* _TASK_
Find, in the records below, the line that contains "Table 5. Summary" and the line that contains "Figure 4. A". Copy those two lines and everything between them exactly, but not the pictures.
• • • • • • •
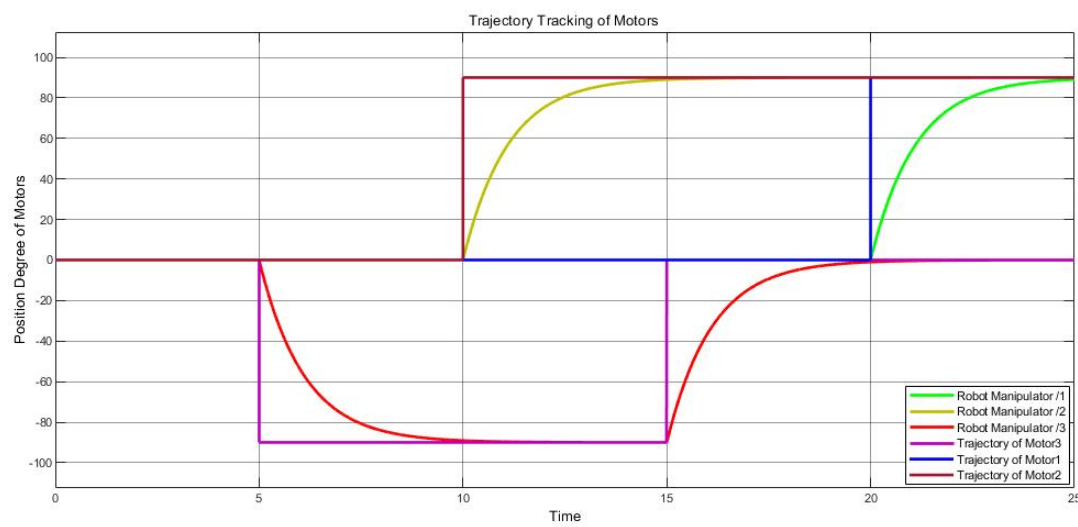
Figure 17. Trajectory of passive exercise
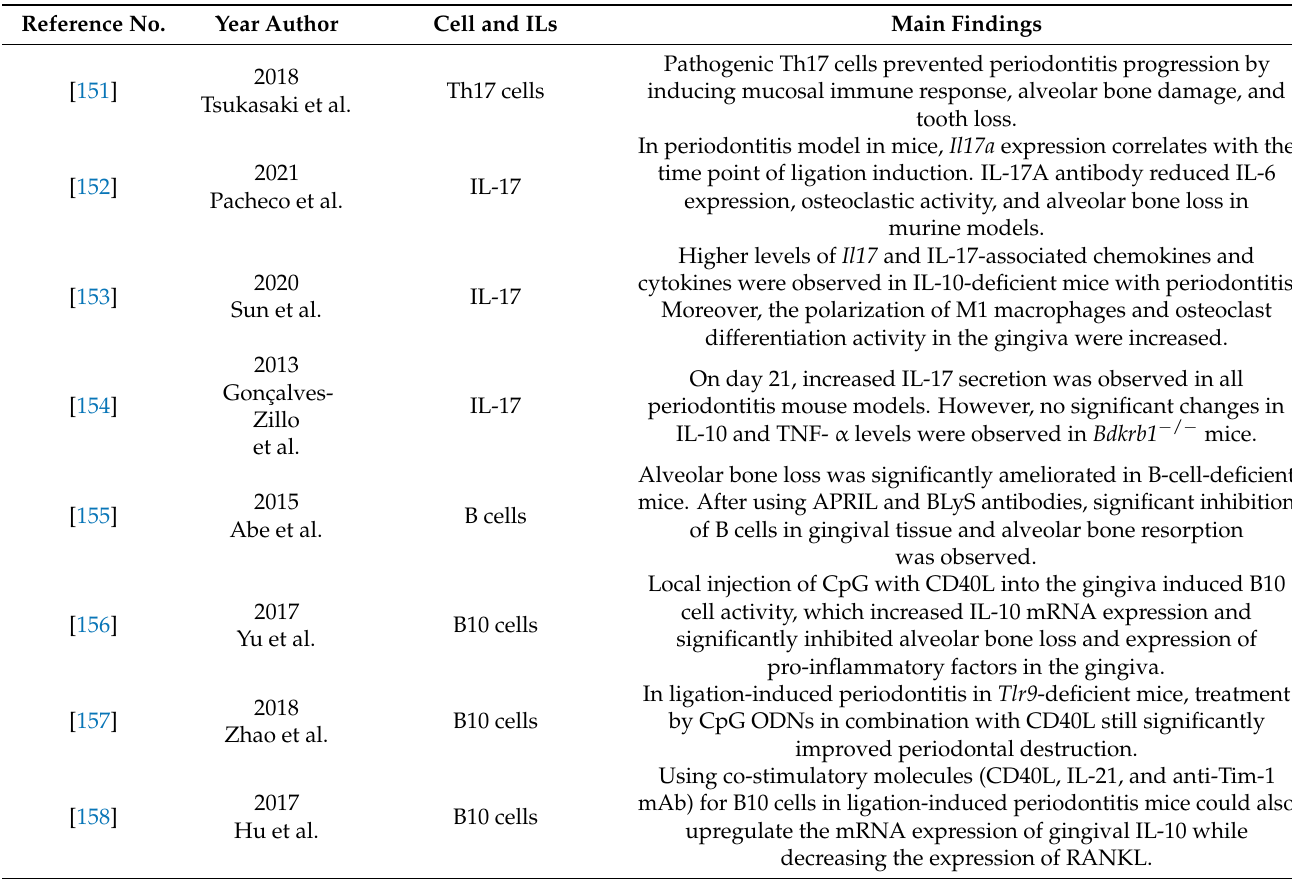
Table 5. Summary of acquired immunity in ligature-induced periodontitis model in mice. Reference No.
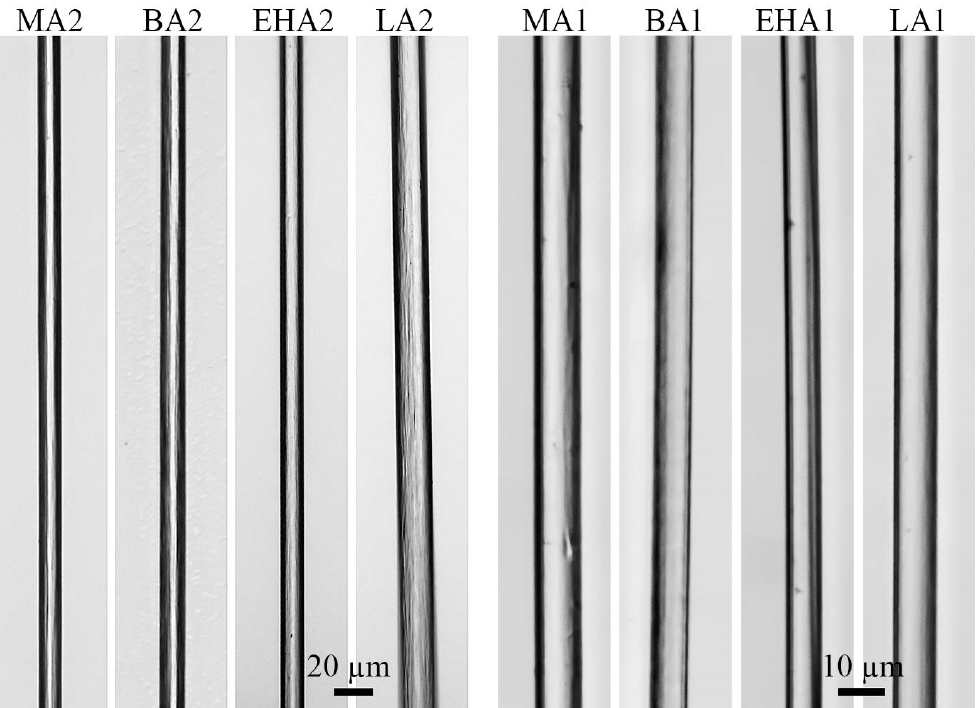
Figure 7. Optical micrographs of terpolymer-based fibers with various alkyl acrylate comonomers.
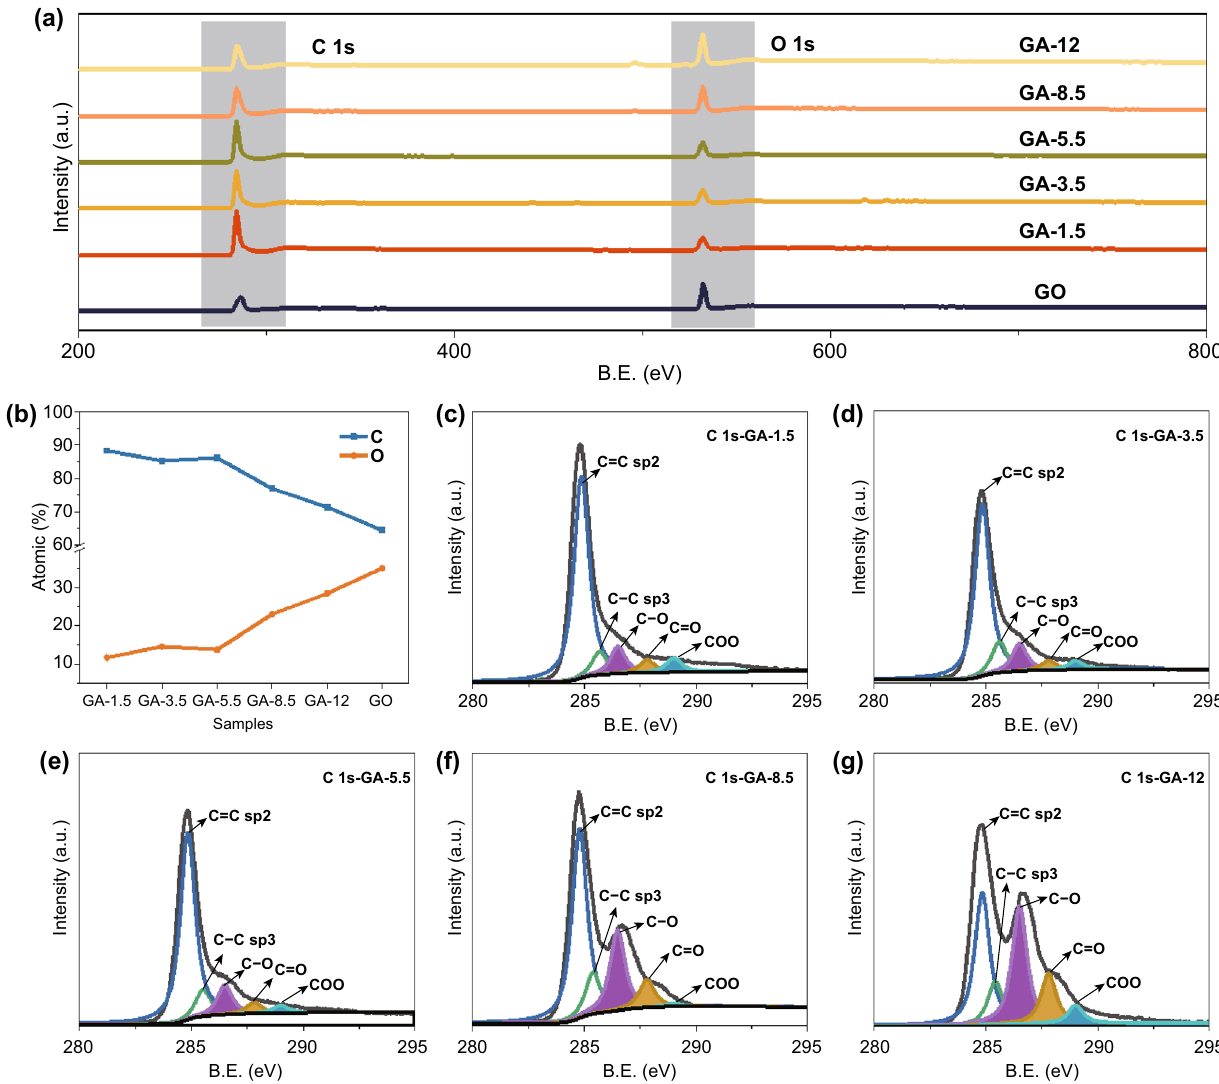
Fig. 3 a XPS spectra of GA samples and GO, b percentages (at%) of C and O in the GA samples and GO, and C 1s core level spectra for GA samples: c GA-1.5, d GA-3.5, e GA-5.5, f GA-8.5, and g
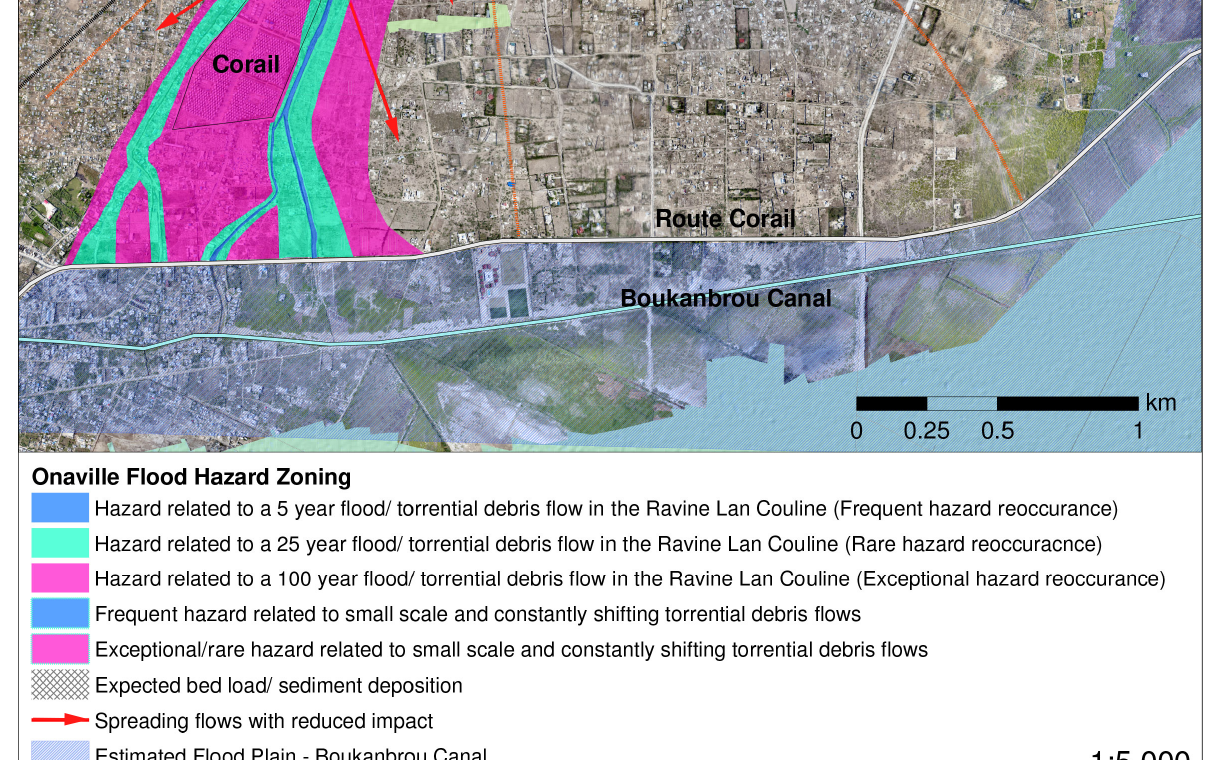
Figure 17. Flood hazard map of Onaville and the eastern part of Jerusalem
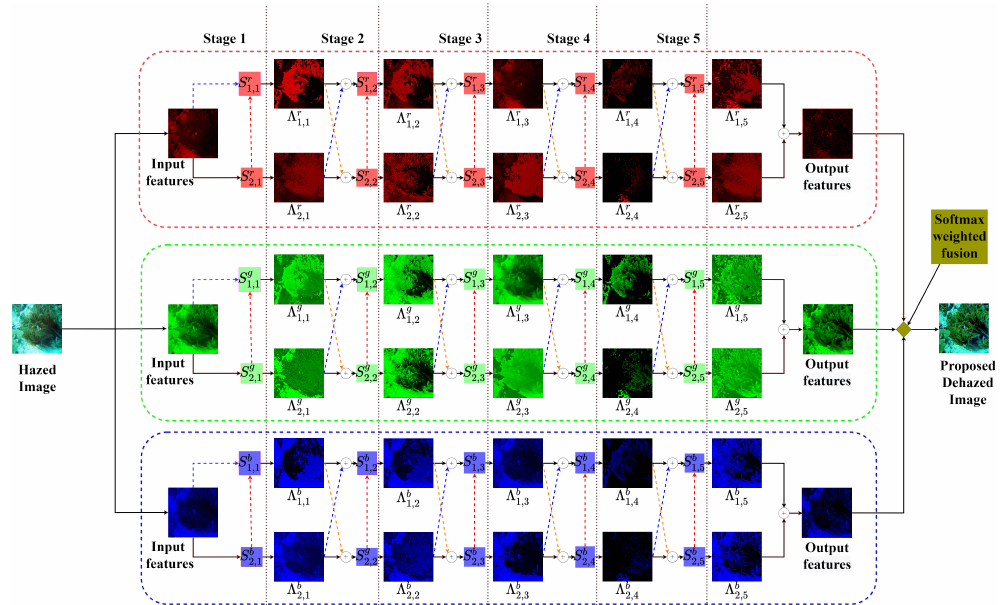
Figure 4. A detailed illustration of the dual-path block and the parallel interaction function. Within the dual-path block, the top sequential units constitute a branch Path Λ c , and the bottom units constitute 1 the other branch Path Λ c . These two paths interact with feature maps through the parallel interaction 2 function (four red-colored dotted lines) until the final stage. The image reconstruction block is used to reconstruct the corresponding color channel’s dehazed images. The color channels are then fused via a softmax-weighted stack to obtain the dehazed image. At each stage, units S c i , j ∀ i = { 1,2 } , j = { 1, . . . 5 } of a ConvLSTM block and a pixel-wise convolution take features from the parallel interaction function and previous units as inputs.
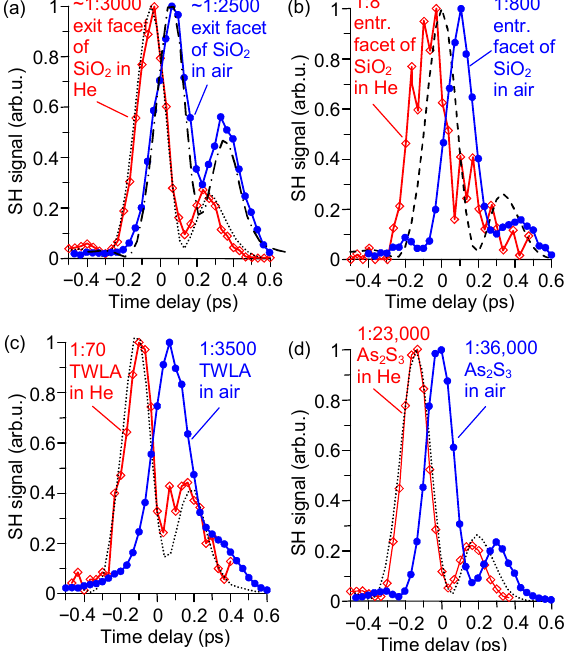
Figure 3. Normalized SH signal as a function of time delay between optical and terahertz pulses for ( a , b ) Si, ( c ) TWLA, and ( d ) As 2 S 3 . Detections are ( a ) from the exit facet of SiO 2 , and ( b , c ) from the entrance facet of the sample. Red diamonds—measurements in air; blue filled circles—measurements in helium. Normalized coefficients are given for the corresponding curves. Dashed curve in ( b ) is normalized terahertz electric field squared; dotted and dash-dotted curves in ( a , c , d ) correspond to theoretical modeling (see text).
• • • • • • •
* _SOLUTION_
Table 5. Summary of acquired immunity in ligature-induced periodontitis model in mice. Reference No.
Figure 7. Optical micrographs of terpolymer-based fibers with various alkyl acrylate comonomers.
Fig. 3 a XPS spectra of GA samples and GO, b percentages (at%) of C and O in the GA samples and GO, and C 1s core level spectra for GA samples: c GA-1.5, d GA-3.5, e GA-5.5, f GA-8.5, and g
Figure 17. Flood hazard map of Onaville and the eastern part of Jerusalem
Figure 4. A detailed illustration of the dual-path block and the parallel interaction function. Within the dual-path block, the top sequential units constitute a branch Path Λ c , and the bottom units constitute 1 the other branch Path Λ c . These two paths interact with feature maps through the parallel interaction 2 function (four red-colored dotted lines) until the final stage. The image reconstruction block is used to reconstruct the corresponding color channel’s dehazed images. The color channels are then fused via a softmax-weighted stack to obtain the dehazed image. At each stage, units S c i , j ∀ i = { 1,2 } , j = { 1, . . . 5 } of a ConvLSTM block and a pixel-wise convolution take features from the parallel interaction function and previous units as inputs.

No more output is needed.